Paul Volcker, former chairman of the Federal Reserve and an economic adviser to President Obama, told a congressional committee Wednesday that massive trade-related imbalances in the U.S. economy were the source of the financial crisis that has produced an ugly recession.

Mr. Volcker then urged Congress to enact long-term financial-market reforms by increasing regulation of large financial institutions that could undermine the entire economy if they failed.

Some banks are not only "too big to fail," Mr. Volcker said. Some are "too big to exist."

Senate Banking, Housing and Urban Affairs Committee Chairman Christopher J. Dodd, Connecticut Democrat, asked Mr. Volcker to assess the source of risk in the current crisis.

"Go back to the imbalances in the economy," Mr. Volcker replied. "The United States has been consuming more than it has been producing for many years."

The result was a collapse in personal and government savings and an explosion of the trade deficit. America's lack of savings was replaced by a flood of financial capital from abroad. Those inflows generated low long-term interest rates, which helped home prices to soar.

"When housing prices stopped rising, the fragility of the financial system was exposed," Mr. Volcker said.

Mr. Volcker testified on behalf of the Group of 30, which includes financial experts from private and public sectors around the world.

Citing a recent G30 report, Mr. Volcker called for greater transparency and the registration of large hedge funds with a national regulator, which should have authority to establish standards for capital, liquidity and risk management.

Noting that Europeans were more concerned about regulating hedge funds than U.S. officials were, Mr. Volcker said it was imperative that a regulatory framework be applied consistently from country to country.

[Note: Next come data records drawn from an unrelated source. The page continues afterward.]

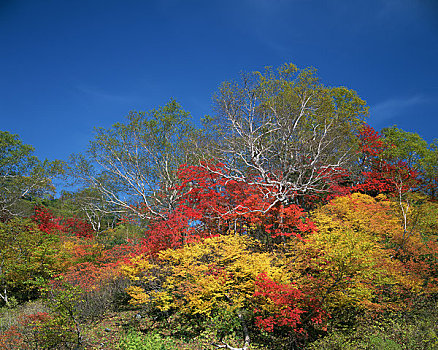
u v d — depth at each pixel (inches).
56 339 419.2
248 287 457.4
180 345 442.6
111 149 881.5
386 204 637.9
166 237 633.6
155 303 522.3
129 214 898.7
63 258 711.1
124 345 421.7
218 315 469.4
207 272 488.7
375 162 967.6
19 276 634.2
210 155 761.0
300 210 624.4
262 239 646.5
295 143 783.1
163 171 884.0
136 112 898.1
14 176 1155.9
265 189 708.7
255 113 797.2
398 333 371.2
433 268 478.9
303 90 796.6
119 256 731.4
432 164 893.8
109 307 583.5
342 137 847.1
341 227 522.6
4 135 1148.5
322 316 410.0
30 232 712.4
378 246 484.7
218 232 676.7
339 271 396.8
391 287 448.1
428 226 556.1
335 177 816.9
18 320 503.5
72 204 1157.7
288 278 454.0
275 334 444.8
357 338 381.4
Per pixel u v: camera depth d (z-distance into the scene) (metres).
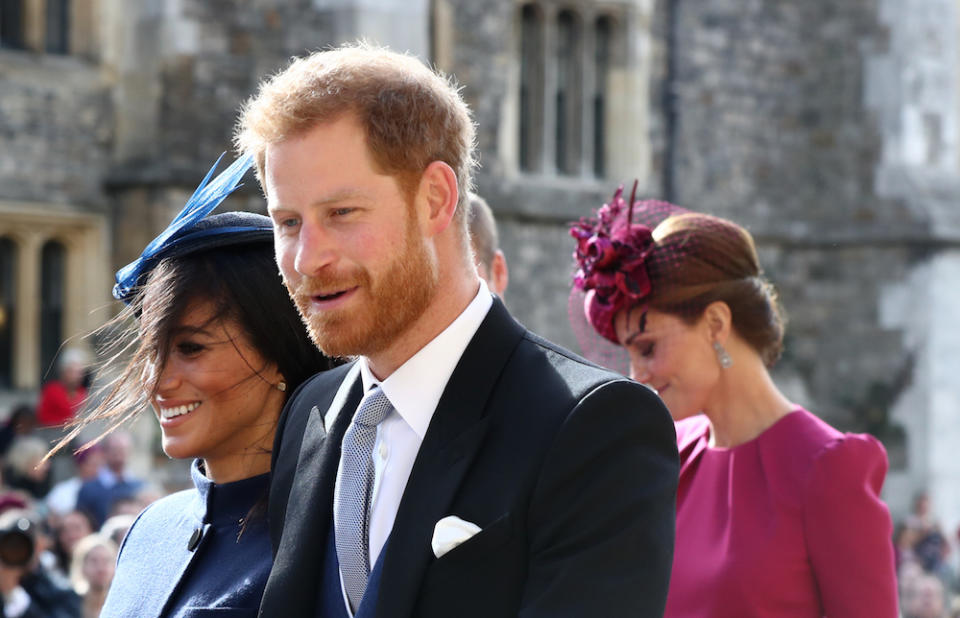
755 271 5.59
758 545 5.16
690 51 29.50
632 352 5.59
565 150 28.23
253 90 22.84
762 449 5.35
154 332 4.54
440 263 3.60
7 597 11.24
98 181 22.22
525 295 26.44
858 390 31.14
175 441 4.59
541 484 3.41
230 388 4.57
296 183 3.44
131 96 22.42
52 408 18.23
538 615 3.31
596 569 3.34
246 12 22.80
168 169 21.89
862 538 5.05
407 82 3.49
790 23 31.28
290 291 3.55
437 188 3.52
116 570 4.92
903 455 30.67
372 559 3.64
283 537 3.87
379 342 3.54
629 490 3.41
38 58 21.66
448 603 3.40
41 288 21.95
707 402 5.54
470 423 3.56
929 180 31.47
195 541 4.57
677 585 5.31
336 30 23.19
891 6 31.06
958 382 31.11
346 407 3.96
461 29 25.80
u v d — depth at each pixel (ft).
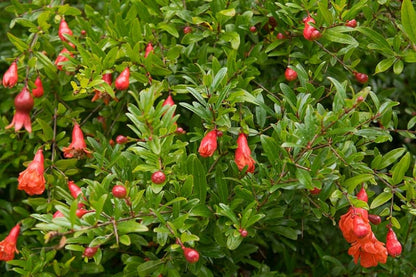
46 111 3.56
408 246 3.48
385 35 3.53
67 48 3.43
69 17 3.84
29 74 3.56
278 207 3.22
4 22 4.23
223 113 3.05
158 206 2.99
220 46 3.54
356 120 3.04
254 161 3.14
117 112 3.64
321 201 3.16
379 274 3.52
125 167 3.17
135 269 3.32
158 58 3.30
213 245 3.24
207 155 3.05
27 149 3.67
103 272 3.78
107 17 3.69
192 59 3.51
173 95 3.42
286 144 2.88
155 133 2.97
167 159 2.98
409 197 3.05
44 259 3.33
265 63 3.53
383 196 3.06
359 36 3.47
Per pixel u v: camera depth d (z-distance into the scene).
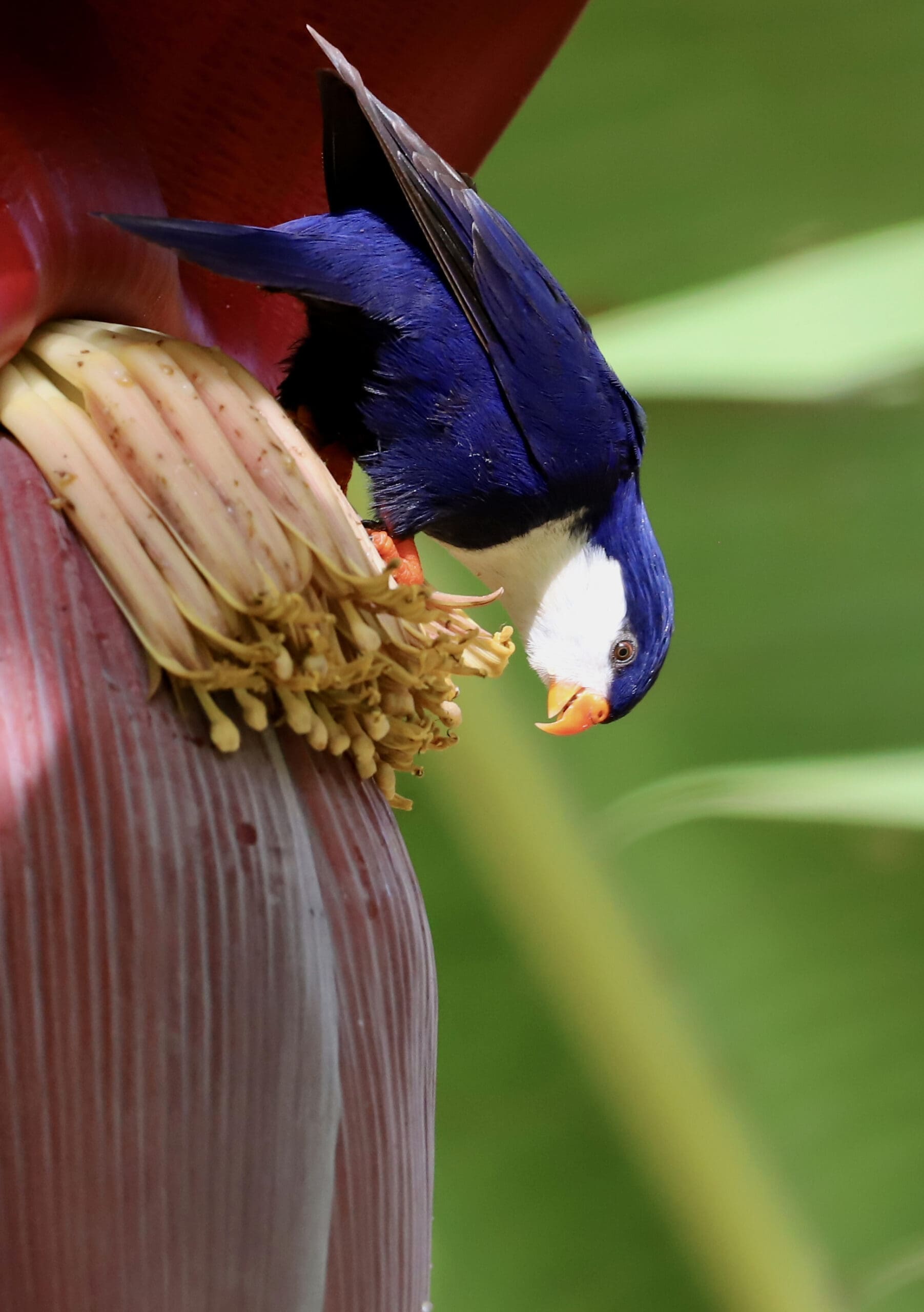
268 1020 3.63
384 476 3.92
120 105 3.84
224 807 3.70
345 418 3.91
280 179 3.89
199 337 3.89
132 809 3.55
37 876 3.44
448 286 3.91
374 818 3.82
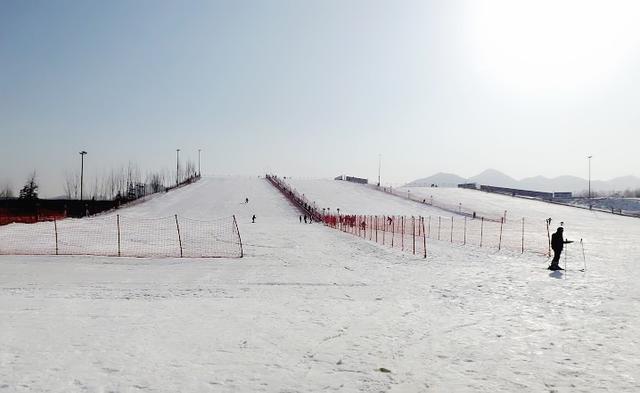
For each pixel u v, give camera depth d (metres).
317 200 80.00
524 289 16.14
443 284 17.31
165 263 23.33
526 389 7.21
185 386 7.18
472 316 12.07
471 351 9.10
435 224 54.62
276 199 78.62
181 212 64.12
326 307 13.16
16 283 17.28
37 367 7.90
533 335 10.25
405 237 38.84
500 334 10.33
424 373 7.88
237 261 24.30
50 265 22.19
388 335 10.20
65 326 10.58
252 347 9.20
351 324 11.15
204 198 78.56
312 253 27.91
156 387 7.12
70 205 66.88
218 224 50.91
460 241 35.84
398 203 80.81
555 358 8.69
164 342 9.44
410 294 15.38
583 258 25.77
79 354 8.60
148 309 12.61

He criticized the public-private hybrid form of government-sponsored enterprises (GSEs), such as Fannie Mae and Freddie Mac.

"GSEs, with the connivance of Congress, were considered something special [that] would be protected, rightly or wrongly," even though there was no explicit taxpayer guarantee, Mr. Volcker told the committee.

"We should not have that kind of hybrid institution in the future," he said. If the government wants to support the mortgage market, it should do so directly, he said.

Very large banking institutions whose deposits are protected by the government should not engage in highly risky activities, Mr. Volcker said. When banks participate in the packaging and sale of collective debt instruments, such as mortgage-backed securities, the banks should retain a meaningful part of the credit risk on their own balance sheets, he said.

Noting that financial regulation can affect monetary policy, Mr. Volcker recommended that the Fed and other central banks play a role in supervising systemic risk.